Literary rating: ★★½
Kick-butt quotient: ☆☆½
On the surface, Scala City is an idyllic, hi-tech world of prosperity, peace and morality, albeit at the cost of omnipresent surveillance of its residents. But there’s a dirty little secret. The Blind Spot is an area where surveillance is barred, and where the citizens of Scala City go to blow off their sordid steam. Its residents have cybernetically enhanced bodies, something rejected by Scala City, and a zero-tolerance policy for any kind of monitoring. It’s run by Wrench, who has kept his daughter Marcie Hugo under strict control since the death of her mother. However, like all teenagers, the 16-year-old Marcie is seeking to spread her wings, and has been making covert excursions into Scala City, with the aim of moving there some day soon.
The problem is, an escalating series of terrorist attacks have been occurring in the city, which it appears someone is trying to blame on the Blind Spot, in order to trigger a war between them and the city. After one of Marcie’s trips is caught on camera, the heat gets turned up, and she – along with the Blind Spot’s most infamous computer hacker – becomes the only person who can prevent a conflict that could lead to the destruction (at least in a digital sense) of both sides. She believes the perpetrators may have help from inside the Blind Spot, suspecting in particular a close accomplice of Wrench, who also happens to be the father of her best friend.
The world-building here is solid enough. As well as Marcie, events unfold through the sad eyes of Nick, an overweight and largely unloved Scala City resident. He’s addicted to the Wellbeing App, which records only the positive things people say about each other, sharing it with them. This is…scarily plausible, to be honest, though the split focus is a little unwieldy. No connection between this pair of story lines is established until about two-thirds of the way through the book, although they work well enough on their own terms.
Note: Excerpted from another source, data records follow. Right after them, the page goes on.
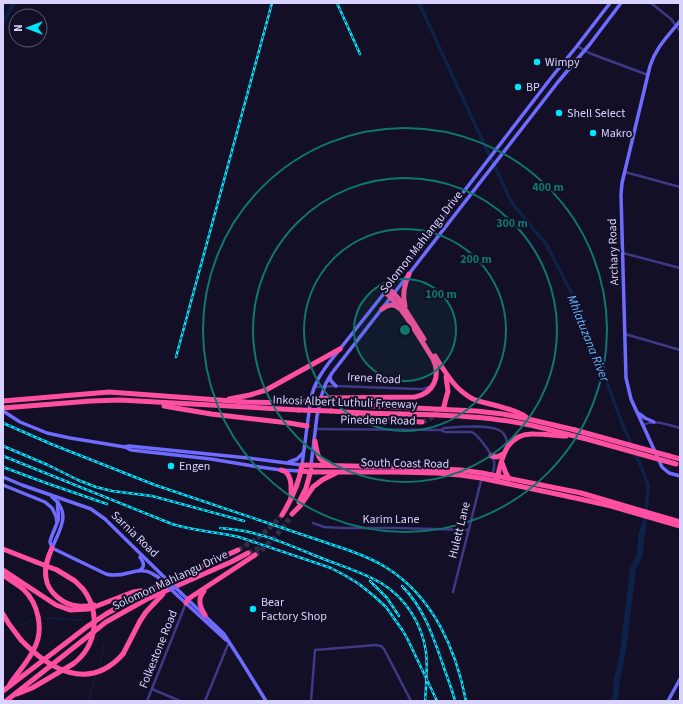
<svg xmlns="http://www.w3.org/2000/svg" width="683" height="704" font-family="'Source Sans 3',sans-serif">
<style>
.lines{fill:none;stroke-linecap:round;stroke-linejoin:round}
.stream{stroke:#0c2248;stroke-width:1}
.canal{stroke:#0c2248;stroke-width:3.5}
.river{stroke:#0c2248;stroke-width:6}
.highway-tunnel{stroke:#312d47;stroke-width:5;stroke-dasharray:5 2.5;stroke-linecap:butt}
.street{stroke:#3d3a85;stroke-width:2.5}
.secondary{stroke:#6f6bff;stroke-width:3.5}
.highway{stroke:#ff4fa3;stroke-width:5}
.rail-casing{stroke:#00e5ff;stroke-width:2.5}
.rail{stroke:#130f26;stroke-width:1;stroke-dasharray:3;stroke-linecap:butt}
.secondary-bridge{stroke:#6f6bff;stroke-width:3.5}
.highway-bridge{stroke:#ff4fa3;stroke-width:5}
.ring{fill:none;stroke:#0f766e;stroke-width:2}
.poi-dot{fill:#00e5ff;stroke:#130f26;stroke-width:1.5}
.labels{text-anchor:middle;stroke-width:4;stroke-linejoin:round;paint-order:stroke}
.poi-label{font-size:12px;fill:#d9d4ff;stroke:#130f26;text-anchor:start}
.street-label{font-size:12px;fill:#d9d4ff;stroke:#130f26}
.water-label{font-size:13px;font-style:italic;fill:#62b6ff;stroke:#130f26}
.centre{fill:#0f766e;stroke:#130f26;stroke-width:2}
.ring-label{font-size:12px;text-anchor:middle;font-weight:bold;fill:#0f766e;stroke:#130f26;stroke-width:4;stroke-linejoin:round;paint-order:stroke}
</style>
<rect width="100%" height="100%" fill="#130f26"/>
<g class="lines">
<g class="stream">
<path d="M 44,618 L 82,620"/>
<path d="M 20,626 L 36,618"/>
<path d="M 3,630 L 8,630"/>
<path d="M 99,668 L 102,664 L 100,660 L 103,652 L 103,643"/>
<path d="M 88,701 L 96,675"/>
</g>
<g class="canal">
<path d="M 419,3 L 477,129 L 512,203 L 546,244 L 572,294 L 588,332 L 622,423 L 643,471 L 648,485 L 647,502 L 644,525"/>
<path d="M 3,22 L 14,3"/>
</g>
<path class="river" d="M 615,701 L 617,680 L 623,651 L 633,569 L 640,554 L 641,536 L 644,525"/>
<g class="highway-tunnel">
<path d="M 422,422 C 431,419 437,414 443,407"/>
<path d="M 238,550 C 256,540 268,531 282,515"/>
<path d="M 248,553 L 264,546"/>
<path d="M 255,555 C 269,545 280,531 290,518"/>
</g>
<g class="street">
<path d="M 651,3 L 671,19 L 680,31"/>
<path d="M 577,46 L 589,53 L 648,75"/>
<path d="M 625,172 L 680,187"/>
<path d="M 623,253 L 680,268"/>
<path d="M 625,334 L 680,350"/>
<path d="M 315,387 L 336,386 L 417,389 L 423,389 L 431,386"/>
<path d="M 643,425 C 655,419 667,425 680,428"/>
<path d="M 316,429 L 441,430 L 445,432 L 472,432 C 478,435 492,454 494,461 C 495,466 494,470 492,474"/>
<path d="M 441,430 L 444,428 C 457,427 495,423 503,433 C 506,436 507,441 507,445"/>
<path d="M 313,523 L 324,527 L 343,528 L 397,528 L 469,530"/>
<path d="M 453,592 L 482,477"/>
<path d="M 152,689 L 180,701"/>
<path d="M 147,701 L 186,603"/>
<path d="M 205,701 L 229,642"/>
<path d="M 311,701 L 315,650 L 376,645 L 381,646 L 384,649 L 411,701"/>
</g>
<g class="secondary">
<path d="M 680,21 C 668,36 656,47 650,66 L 622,183 L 621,195 L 626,378 L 631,399 L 662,467 L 669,473 L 680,476"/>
<path d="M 330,377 L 331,381 L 336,386"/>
<path d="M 3,411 L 20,422 L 47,433 L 70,438 L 125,447 L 131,450 L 211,459 L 253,466 L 281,470 L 301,471"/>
<path d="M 638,413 L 645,418 L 654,422"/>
<path d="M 125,447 L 129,446 L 248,458 L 302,465 L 311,397 C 315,383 320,375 328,364 L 405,267 L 419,248 L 445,216 L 551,78 L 577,46 L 610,3"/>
<path d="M 289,462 L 297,459 L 303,453"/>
<path d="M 311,465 L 317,416 L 322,394 L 326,383 L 332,373 L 558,82 L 590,44 L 621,3"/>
<path d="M 3,477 L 22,485 L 91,509 L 105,519 L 161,574"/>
<path d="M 3,485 L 45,502 L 52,508 L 56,516 L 57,523 L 51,538 L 50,542 L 52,548 L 106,574 C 113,576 121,575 128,573 C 133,572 138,570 144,571 C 149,571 153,574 158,577"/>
<path d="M 58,521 C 60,514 56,508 58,502"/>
<path d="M 52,548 C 60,529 72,513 52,497"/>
<path d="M 140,570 C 146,566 143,562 140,557"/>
<path d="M 181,593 L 224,634 L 229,642 L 240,659 L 266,701"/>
<path d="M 178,596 L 226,640"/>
<path d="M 668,701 L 680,679"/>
</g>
<g class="highway">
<path d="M 388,288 L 398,298 L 424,339"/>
<path d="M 405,306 C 402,295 404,285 409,274"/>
<path d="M 382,309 C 388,305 393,303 399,308"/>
<path d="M 435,356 C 445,372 455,390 473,399 C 480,402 487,403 494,405 C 504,408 516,410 526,417"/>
<path d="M 332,398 L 415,397 C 434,393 441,376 433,359 C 418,336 405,310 385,292"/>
<path d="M 229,399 L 250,395 L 266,390 L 340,349"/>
<path d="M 3,401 L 109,392 L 246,402 L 300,403"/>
<path d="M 332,404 L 476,411 L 503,414 L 528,419 L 575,430"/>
<path d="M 164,406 L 211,414 L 289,423 L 307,426"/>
<path d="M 444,406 L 448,391 L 446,377"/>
<path d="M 3,408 L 91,401 L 120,400 L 299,410"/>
<path d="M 331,411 C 387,416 444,412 500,420 C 529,423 556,432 583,438"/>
<path d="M 345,414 L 352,417 L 386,420 L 422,422"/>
<path d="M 315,441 C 317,452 317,460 328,464"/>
<path d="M 491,456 L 497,457 L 503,454"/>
<path d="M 669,456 L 680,459"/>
<path d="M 502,463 L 505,471 L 509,479"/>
<path d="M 281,470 C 293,472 291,489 291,498"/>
<path d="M 301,471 L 310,472 L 394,472 L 437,473 L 460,475 L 481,478 L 580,499 L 611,506 L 680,526"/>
<path d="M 497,479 C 502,456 507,432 535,434 C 546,434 556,436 566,436"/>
<path d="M 299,502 L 306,488 L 311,470"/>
<path d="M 292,514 L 300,506 L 313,487 L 322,480 L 336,473"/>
<path d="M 282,515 C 292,499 299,484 302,465 L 400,467 L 461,470 L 482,473 L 581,493 L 680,522"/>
<path d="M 52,548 C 48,557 44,567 46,578 C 48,593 64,605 78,606 C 84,607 89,606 94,605"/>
<path d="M 3,549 L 36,562"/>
<path d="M 3,570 L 56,605 L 70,610 L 89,609 L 133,592 L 140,591 L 145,591"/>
<path d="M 57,570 L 75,581 L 83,589"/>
<path d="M 3,575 C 10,580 17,584 23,589 C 39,604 44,630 34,649 C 28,662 18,672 10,684"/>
<path d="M 204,591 C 197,599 200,607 205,615"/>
<path d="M 186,603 L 188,599 L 255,555"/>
<path d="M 3,614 L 9,624 L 21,640"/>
<path d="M 123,654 L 140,621 L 146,612 L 163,594"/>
<path d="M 3,691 L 88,626 L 106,614 L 147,591 L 238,550"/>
<path d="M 17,694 L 32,688 L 73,664"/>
<path d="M 6,701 L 106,622 L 147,599 L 231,562 L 248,553"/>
</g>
<defs>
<g id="rail">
<path d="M 337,3 L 360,54"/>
<path d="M 176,357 L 272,3"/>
<path d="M 3,423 L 51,444 L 155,485 L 348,550 C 362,555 375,560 387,568 C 433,597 456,649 466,701"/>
<path d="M 3,446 L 48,465 L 78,480 L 96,487 L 112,491 L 152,496 L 244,521"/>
<path d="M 3,456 L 172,524 C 194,531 217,532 239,537 L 331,568 L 346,576 L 359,584 L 374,596 L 386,607 L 403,631 L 408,640 L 437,701"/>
<path d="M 3,467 L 46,483 L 107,504"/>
<path d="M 220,528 C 231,529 242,530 253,533 C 275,538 296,548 316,556 C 338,565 361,571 381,583 C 406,598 422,624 426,652 C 428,668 426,685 425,701"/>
<path d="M 370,581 L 387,598 L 399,616"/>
<path d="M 402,586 C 424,608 433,636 443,665 C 447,677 452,689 455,701"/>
</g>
</defs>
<use href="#rail" class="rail-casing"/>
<use href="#rail" class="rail"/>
<g class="secondary-bridge">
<path d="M 161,574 L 181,593"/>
<path d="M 158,577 L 178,596"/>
</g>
<g class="highway-bridge">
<path d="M 300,403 L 313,399 L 332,398"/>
<path d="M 305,403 L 332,404"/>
<path d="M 299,410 L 331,411"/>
<path d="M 575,430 L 669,456"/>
<path d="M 583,438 L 676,464"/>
<path d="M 36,562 L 57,570"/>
<path d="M 21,640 C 50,670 89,692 123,654"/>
<path d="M 73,664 C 97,646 101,613 83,589"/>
</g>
</g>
<circle cx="405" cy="330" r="51" fill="#0f766e" fill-opacity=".12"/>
<g class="ring">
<circle cx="405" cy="330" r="51"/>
<circle cx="405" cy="330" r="101"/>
<circle cx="405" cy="330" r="152"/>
<circle cx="405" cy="330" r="202"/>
</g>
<g class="poi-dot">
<circle cx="537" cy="62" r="4"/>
<circle cx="518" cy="87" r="4"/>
<circle cx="559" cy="113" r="4"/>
<circle cx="593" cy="133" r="4"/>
<circle cx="171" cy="466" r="4"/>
<circle cx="253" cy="609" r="4"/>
</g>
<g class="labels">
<g class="poi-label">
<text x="545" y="66">Wimpy</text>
<text x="526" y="91">BP</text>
<text x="567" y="117">Shell Select</text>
<text x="601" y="137">Makro</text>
<text x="179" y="470">Engen</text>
<text x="261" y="606">Bear<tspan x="261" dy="14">Factory Shop</tspan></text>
</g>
<g class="street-label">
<text transform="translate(421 242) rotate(-52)" y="4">Solomon Mahlangu Drive</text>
<text transform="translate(613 252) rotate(-92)" y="4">Archary Road</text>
<text transform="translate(374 378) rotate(3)" y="4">Irene Road</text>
<text transform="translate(345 402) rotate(2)" y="4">Inkosi Albert Luthuli Freeway</text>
<text transform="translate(378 420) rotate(1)" y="4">Pinedene Road</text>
<text transform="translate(405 463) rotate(1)" y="4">South Coast Road</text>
<text x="391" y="523">Karim Lane</text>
<text transform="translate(459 530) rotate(-76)" y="4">Hulett Lane</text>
<text transform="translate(135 534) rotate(44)" y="4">Sarnia Road</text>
<text transform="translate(170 580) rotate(-25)" y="4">Solomon Mahlangu Drive</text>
<text transform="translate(158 649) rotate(-68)" y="4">Folkestone Road</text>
</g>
<g class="water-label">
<text transform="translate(589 338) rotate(68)" y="5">Mhlatuzana River</text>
</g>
</g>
<circle cx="405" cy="330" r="6" class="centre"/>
<g class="ring-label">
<text x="548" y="191">400 m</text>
<text x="512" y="227">300 m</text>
<text x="476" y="263">200 m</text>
<text x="441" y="298">100 m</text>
</g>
<rect width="683" height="704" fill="none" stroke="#d9d4ff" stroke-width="8"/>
<g transform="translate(28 28) rotate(270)"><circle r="19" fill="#130f26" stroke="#625e7d"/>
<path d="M0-3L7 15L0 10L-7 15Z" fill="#00e5ff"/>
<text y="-6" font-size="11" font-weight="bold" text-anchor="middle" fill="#d9d4ff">N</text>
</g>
</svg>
The idea of a city with a Jekyll and Hyde personality is also well-executed.
A bigger problem, for me, was the sudden reticence on Marcie’s end. Initially, we experience things through her eyes, knowing everything she knows. Then, at a certain point, we get cut out of the loop, from a narrative point of view, as she and her hacker pal begin their plot to track down and expose the real terrorists. We’re left on the outside, not knowing what’s going on – and when we do find out, there naturally being a grand reveal, it’s not very satisfying. It relies too much on the “all-powerful hacker” trope, and the identity of the traitor in their midst is also unconvincing. The story ends up being a swing and a miss, though with the book being free on Amazon, I probably can’t complain. Though it’d have to be at the same price point to get me to go any further into the series.
Author: Michael Robertson
Publisher: Self-published, available through Amazon, both as a paperback and an e-book
Book 1 of 6 in the Neon Horizon series.